Jess Butcher co-founded Blipper in 2011 with a vision to bridge the physical and digital worlds through computer vision technology. Rather than creating another augmented reality tool that simply overlayed content on camera feeds, Blipper focused on the core technology of image recognition—the ability to identify anything in the physical world through a smartphone camera and instantly translate that into meaningful digital experiences. The insight was powerful: users didn't need floating digital objects; they needed relevant information, whether that was a game, an audio guide, a product link, or an interactive experience.

Building the First Version

Blipper spent its early years proving the concept through partnerships with major brands. By demonstrating how a Pepsi bottle could become interactive during the World Cup or how a cereal box could host a game, the team showed that brands would pay premium prices to amplify their existing marketing assets. The company acquired Layer, a competitor and market leader in the AR space, three years into operations—primarily a talent acquisition that brought together the top engineering minds in Europe and consolidated their cumulative user data.

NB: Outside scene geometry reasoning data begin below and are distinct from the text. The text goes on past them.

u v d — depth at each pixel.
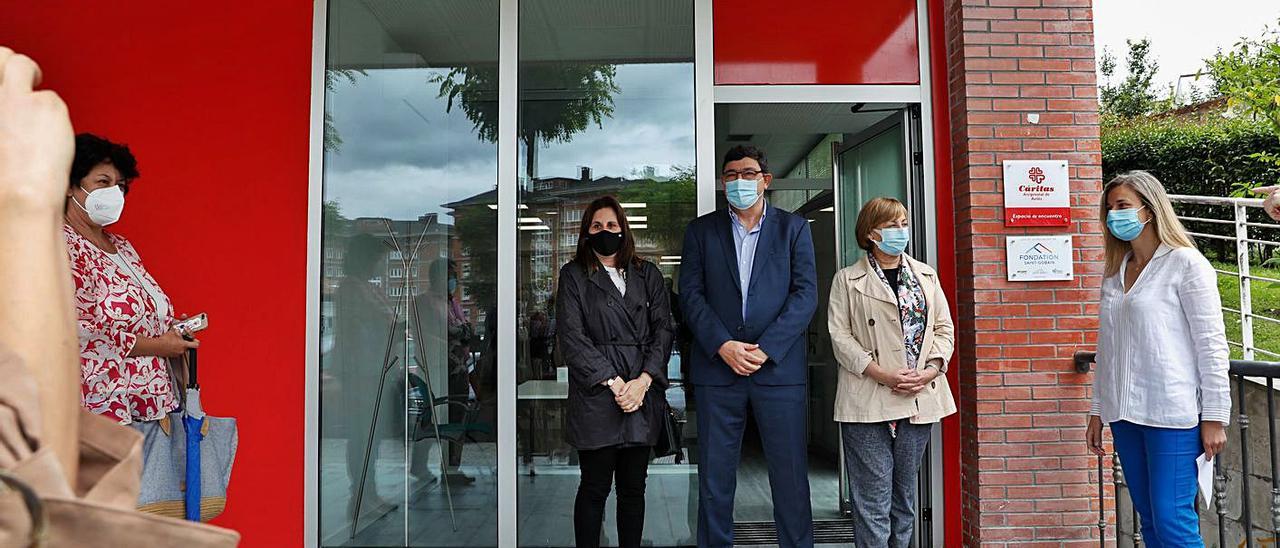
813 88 3.86
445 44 3.88
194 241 3.71
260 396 3.70
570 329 3.33
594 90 3.86
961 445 3.75
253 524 3.67
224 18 3.80
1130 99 16.97
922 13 3.90
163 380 2.43
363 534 3.74
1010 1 3.69
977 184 3.63
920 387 3.28
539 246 3.81
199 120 3.76
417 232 3.83
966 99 3.66
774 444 3.30
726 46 3.87
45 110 0.62
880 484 3.32
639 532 3.40
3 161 0.59
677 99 3.86
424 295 3.81
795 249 3.39
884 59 3.88
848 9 3.88
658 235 3.80
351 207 3.83
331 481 3.77
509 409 3.75
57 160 0.61
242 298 3.72
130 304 2.35
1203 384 2.70
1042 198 3.63
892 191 4.05
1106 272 3.06
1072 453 3.56
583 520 3.32
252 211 3.75
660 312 3.47
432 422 3.78
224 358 3.69
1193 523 2.73
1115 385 2.91
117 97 3.74
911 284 3.41
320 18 3.86
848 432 3.38
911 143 3.92
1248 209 10.05
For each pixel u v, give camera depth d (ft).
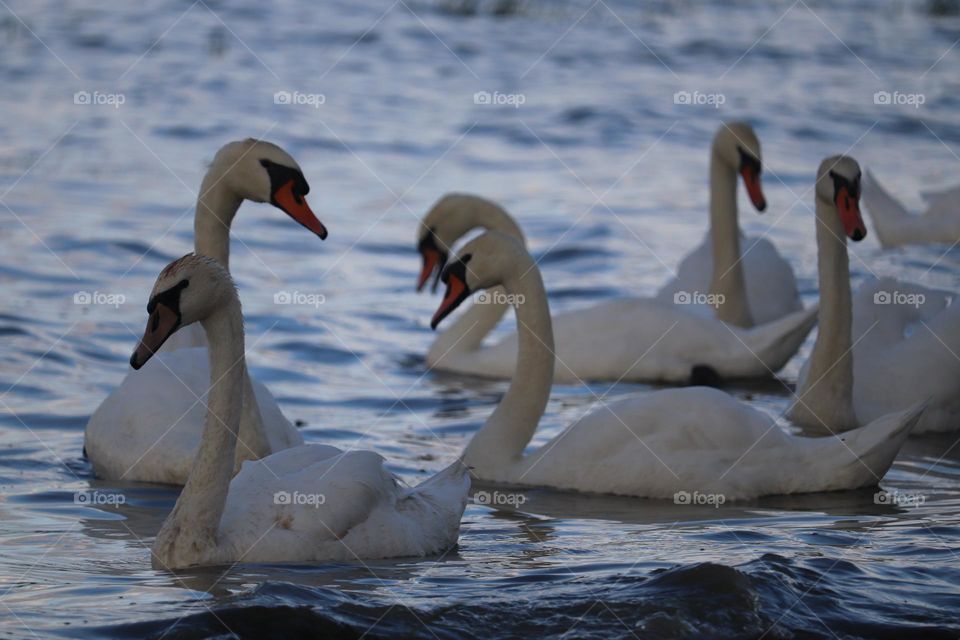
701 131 97.91
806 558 29.91
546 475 38.29
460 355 52.95
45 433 41.75
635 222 73.56
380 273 64.03
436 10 148.77
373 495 30.58
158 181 77.36
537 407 39.86
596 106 104.12
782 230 73.15
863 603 27.12
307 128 93.66
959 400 44.16
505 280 40.55
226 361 29.96
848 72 120.47
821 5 160.97
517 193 79.25
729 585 27.27
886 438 36.99
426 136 93.76
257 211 74.13
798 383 45.70
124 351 50.11
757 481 36.70
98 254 62.64
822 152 90.99
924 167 86.63
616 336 52.16
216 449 29.53
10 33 123.24
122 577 28.78
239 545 29.63
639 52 128.57
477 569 29.55
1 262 60.34
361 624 25.91
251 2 147.84
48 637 25.13
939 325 45.14
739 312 55.21
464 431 43.78
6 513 34.24
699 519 34.47
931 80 116.57
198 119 94.12
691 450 37.22
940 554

Finding the First Customers

Blipper's go-to-market strategy was entirely B2B focused on Fortune 500 brands and advertisers. Rather than marketing directly to consumers, the company positioned itself as a technology partner to brands that wanted to make their physical products interactive. Clients like Pepsi, Coke, Lucky Charms, and Nestlé drove user adoption by directing consumers to download Blipper to unlock their branded experiences. The model was self-reinforcing: partners marketed Blipper to their own audiences, building the user base to 60 million downloads without direct consumer marketing.

What Worked (and What Didn't)

The direct enterprise sales model proved highly effective. Starting with five-figure campaign deals, Blipper evolved into closing seven-figure retained relationships with major global brands across their entire product portfolios. By March 2016, the company was working with over 500 different brands and asset owners, including art galleries, schools, educational publishers, travel companies, and B2B service providers. The average deal size had grown to "middling six figures" annually, with pricing based on technical and creative design time plus performance fees tied to user interactions. The company invested the $100 million Series D funding into top engineering talent to accelerate the transition from brand-specific AR experiences to a broader visual search platform that could recognize and provide information about any object in the real world—essentially turning the entire physical world into an interactive, searchable medium.